Nguyen Le PhongNguyen Le Phong

Are There Recognizable Patterns of Valuable Thoughts?

It's easier to spot worthless thoughts than to define valuable ones, so start from the easy end: replaying the past for its own sake, glorifying yourself, circling problems with no possible action. The common thread — the mind spinning while the wheels never touch the road. Valuable thoughts lead somewhere: to action, or to new understanding.

It is perhaps easier to spot low-value thoughts than to define the valuable ones — so let’s start from the easier end.
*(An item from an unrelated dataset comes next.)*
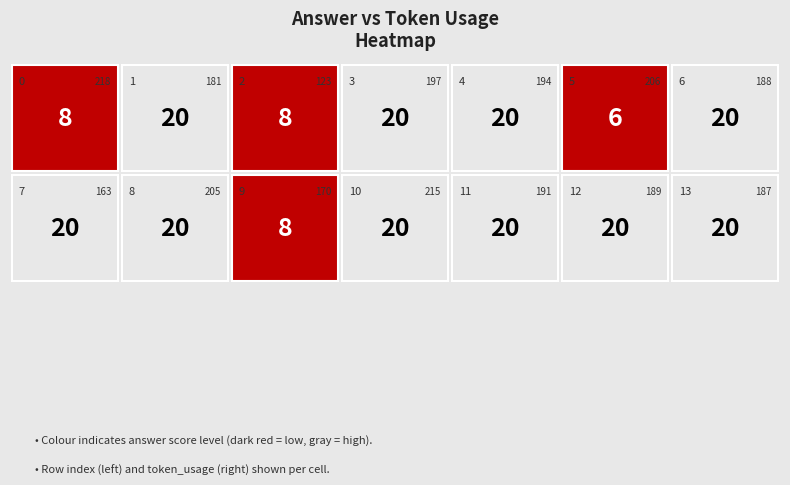

Reading left to right, what are all the values shown in this chart?

8	20	8	20	20	6	20	20	20	8	20	20	20	20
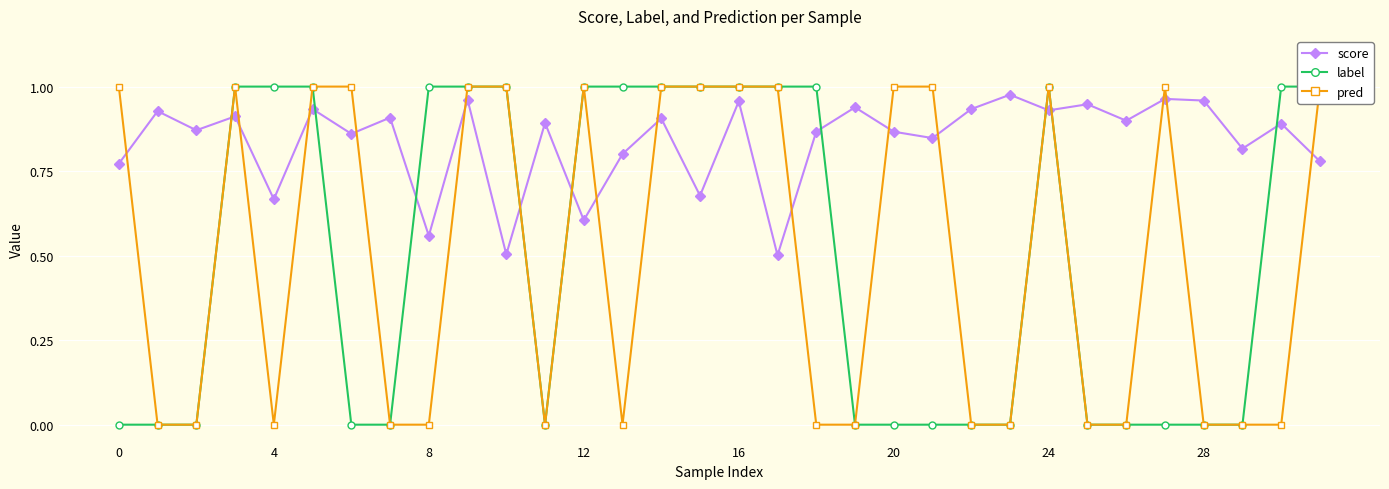

Which series has the largest total across all categories?

score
These are the mental motions that feel like thinking but rarely lead anywhere:

  • Rewinding the past just for the sake of it.
  • Imagining the future just for the sake of it.
  • Self-imaging — glorifying yourself, through either the past or the future.
  • Repeating a problem that has no possible action attached.
  • The Einstellung rut — running the same thought again and again with no new insight, often around a problem that is simply intractable for now.
  • Problems that are not in your control.

The common thread: the mind keeps spinning while the wheels never touch the road. The way off that train, as far as I can tell, runs through two related moves — settling into inner stillness, and stepping outside yourself to watch the thought as an observer rather than ride along inside it. Either one breaks the loop’s grip long enough to ask: is this going anywhere?

And the probably-valuable thoughts? They share one property: they can lead somewhere — to an action, or to a new understanding. Consolidating and reciting what you learned recently is a good example of the latter. The real problem might simply be discipline: letting the worthless thoughts slide, and trusting yourself to know what is worth thinking about. (A question I keep turning over alongside a friend’s notes.)